Bunu çok sık duyuyoruz film boyunca Colin Farrelin ağzından.Ama bana bir masal kenti gibi geldi Bruges.İki kiralık katil Belçikanın buralarda pekte popüler olmayan turistik kentinde sürgündeler.Katillerden yaşça büyük olan patronuna sadık Ken(Brendan Gleeson) kenti çok seviyor ve bu süreci sıradan bir turist gibi değerlendirmeye bakıyor.Ray(Colin Farrell) ise biran önce İngiltereye dönmek için yanıp tutuşurken kentin sıkıcılığına her fırsatta giydiriyor.Aralarında ufak bir abi kardeş ilişkisi var.Ken bu delikanlıyı her an kollamaya çalışıyor.Bruges gezilerinin tesadüf olmadığını zamanla öğrenip yaman bir sınavdan geçiyorlar.Dialoglar zekice ve esprilerle işlenmiş.Bruges ile bende özdeşleşen muhteşem piano parçaları var.Sıradaki oğlanı kurtarmak gibi duygusal metaforlar var.Gerçek dostluk ve fedakarlık var.

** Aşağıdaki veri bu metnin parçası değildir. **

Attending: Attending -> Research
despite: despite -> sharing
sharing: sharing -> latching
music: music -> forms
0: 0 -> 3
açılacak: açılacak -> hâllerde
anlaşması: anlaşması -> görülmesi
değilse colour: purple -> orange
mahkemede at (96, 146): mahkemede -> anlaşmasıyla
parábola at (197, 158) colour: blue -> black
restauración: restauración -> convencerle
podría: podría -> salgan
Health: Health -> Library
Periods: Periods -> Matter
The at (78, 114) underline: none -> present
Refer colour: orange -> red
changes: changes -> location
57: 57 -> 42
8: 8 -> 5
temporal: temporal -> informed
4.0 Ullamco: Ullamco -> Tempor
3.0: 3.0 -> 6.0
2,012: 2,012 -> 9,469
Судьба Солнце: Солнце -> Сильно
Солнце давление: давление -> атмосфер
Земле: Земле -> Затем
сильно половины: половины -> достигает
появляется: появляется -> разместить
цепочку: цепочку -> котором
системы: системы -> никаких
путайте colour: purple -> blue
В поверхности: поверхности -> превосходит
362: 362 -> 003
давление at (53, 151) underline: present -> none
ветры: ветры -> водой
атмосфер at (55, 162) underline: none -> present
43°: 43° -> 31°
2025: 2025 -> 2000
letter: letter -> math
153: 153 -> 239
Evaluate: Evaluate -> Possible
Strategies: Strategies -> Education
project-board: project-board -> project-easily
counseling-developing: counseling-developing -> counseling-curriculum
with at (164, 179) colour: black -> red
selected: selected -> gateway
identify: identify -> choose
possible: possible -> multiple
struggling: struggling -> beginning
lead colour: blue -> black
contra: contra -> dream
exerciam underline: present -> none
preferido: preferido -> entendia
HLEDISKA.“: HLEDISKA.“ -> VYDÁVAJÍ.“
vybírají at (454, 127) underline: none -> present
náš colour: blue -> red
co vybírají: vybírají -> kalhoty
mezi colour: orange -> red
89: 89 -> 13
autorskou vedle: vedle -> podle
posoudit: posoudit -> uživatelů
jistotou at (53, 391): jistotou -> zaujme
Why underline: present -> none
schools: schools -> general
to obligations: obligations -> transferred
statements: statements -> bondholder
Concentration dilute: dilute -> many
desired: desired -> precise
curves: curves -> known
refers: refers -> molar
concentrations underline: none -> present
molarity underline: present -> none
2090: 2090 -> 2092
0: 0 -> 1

Uyuz olduğum Farrell'e bile hayran oldum bu filmde.Gleeson zaten beni her zaman etkilemiştir.Ama kısa sayılabilecek rolünde muhteşem bir karaktere bürünen Ralph Fiennes oldukça etkileyici.Sivri,acımasız,espirili ve fazlasıyla prensiplerine bağlı derin bir karakter.